Set Up Microbial Reference Database
The Set Up Microbial Reference Database tool adds metadata to individual sequences in a sequence list so microbial isolate samples can be analyzed in the context of this metadata for typing. In general, the tool will be used to associate a user's own metadata to reference genomes included in a pathogen reference genome database (such as the one downloaded by the Download Microbial Reference Genomes tool).
The tool import pathogen information to an existing database and bundle the new metadata or overwrite the existing metadata reference by reference if this option is selected. This means that references that already have metadata and for which no new metadata is imported will keep the metadata; references with metadata for which new metadata is imported will be updated; references with no metadata will acquire new metadata.
To run the tool, go to:
Microbial Genomics Module () | Databases () | Taxonomic Profiling | Set Up Microbial Reference Database ()

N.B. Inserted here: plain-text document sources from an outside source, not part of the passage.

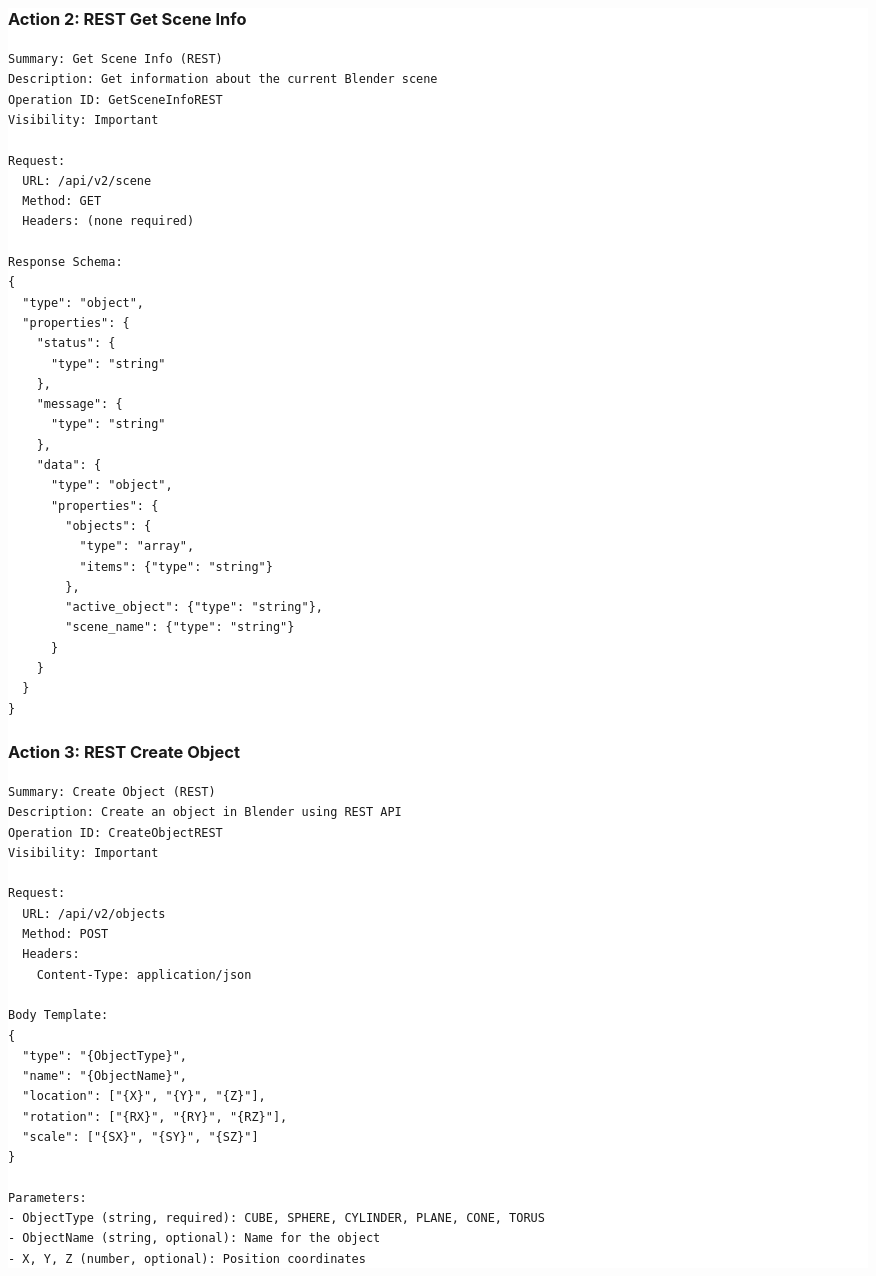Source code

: ### **Action 2: REST Get Scene Info**
```
Summary: Get Scene Info (REST)
Description: Get information about the current Blender scene
Operation ID: GetSceneInfoREST
Visibility: Important

Request:
  URL: /api/v2/scene
  Method: GET
  Headers: (none required)

Response Schema:
{
  "type": "object",
  "properties": {
    "status": {
      "type": "string"
    },
    "message": {
      "type": "string"
    },
    "data": {
      "type": "object",
      "properties": {
        "objects": {
          "type": "array",
          "items": {"type": "string"}
        },
        "active_object": {"type": "string"},
        "scene_name": {"type": "string"}
      }
    }
  }
}
```

### **Action 3: REST Create Object**
```
Summary: Create Object (REST)
Description: Create an object in Blender using REST API
Operation ID: CreateObjectREST
Visibility: Important

Request:
  URL: /api/v2/objects
  Method: POST
  Headers:
    Content-Type: application/json

Body Template:
{
  "type": "{ObjectType}",
  "name": "{ObjectName}",
  "location": ["{X}", "{Y}", "{Z}"],
  "rotation": ["{RX}", "{RY}", "{RZ}"],
  "scale": ["{SX}", "{SY}", "{SZ}"]
}

Parameters:
- ObjectType (string, required): CUBE, SPHERE, CYLINDER, PLANE, CONE, TORUS
- ObjectName (string, optional): Name for the object
- X, Y, Z (number, optional): Position coordinates
```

In the first window, choose a new sequence list or an existing database (figure 15.4).
Figure 15.4: Select the existing database you want to edit.
In the second dialog (figure 15.5), select an Excel spreadsheet or a CSV file saved on your computer.
Figure 15.5: Select the file containing the metadata you wish to bundle with your existing database.
The input file must have a Name column to ensure that the link between the sequence and the metadata is successful. In addition, it is highly recommended - but optional - to have a Taxonomy column for use with other downstream tools (especially in cases where the sequence list does not have this information already). Taxonomy must be following the Qiime or common 7-level formats.
- Qiime format, such as "k_Bacteria, p_Proteobacteria, c_Gammaproteobacteria, o_Enterobacteriales, f_Enterobacteriaceae, g_Klebsiella, s_Klebsiella pneumoniae"
- The common 7-level, semi-colon separated format such as "Bacteria; Proteobacteria; Gammaproteobacteria; Enterobacteriales; Enterobacteriaceae; Klebsiella; Klebsiella pneumoniae", going from (super)kingdom to species.
You can add as many columns of metadata as you wish. The names given in the first row will be used as metadata categories. Once imported, the information from the spreadsheet (or CSV file) will fill in the table included in the lower part of the wizard window (see figure 15.3), and the headers will take the names of the first row. It is still possible to edit the first row data at this point, thereby changing the names of the metadata categories. Leaving a first row field blank means that the metadata in that column will not be imported.
The tool will output a single sequence list containing both sequence data and metadata for each sequence initially present in the input sequence list. By selecting the "Overwrite old metadata" option, the references already associated with metadata for which new metadata is imported will be updated.
In the last wizard window, the option to generate a report is selected by default. The report contains the following summary information:
- Number of sequences in the input sequence list, and in the output sequence list
- Number of sequences skipped because of duplicated names
- Sequences left unchanged and sequences for which metadata was updated
- Number of metadata columns in the input metadata table
- A list of all the metadata columns in the input metadata table
- Number of kingdoms, phyla, classes, orders, families, genera and species present in the imported database
- Number of sequences for which the taxonomy could not be interpreted. It is possible to edit the relevant entries in the sequence list table manually by right-clicking on the relevant field.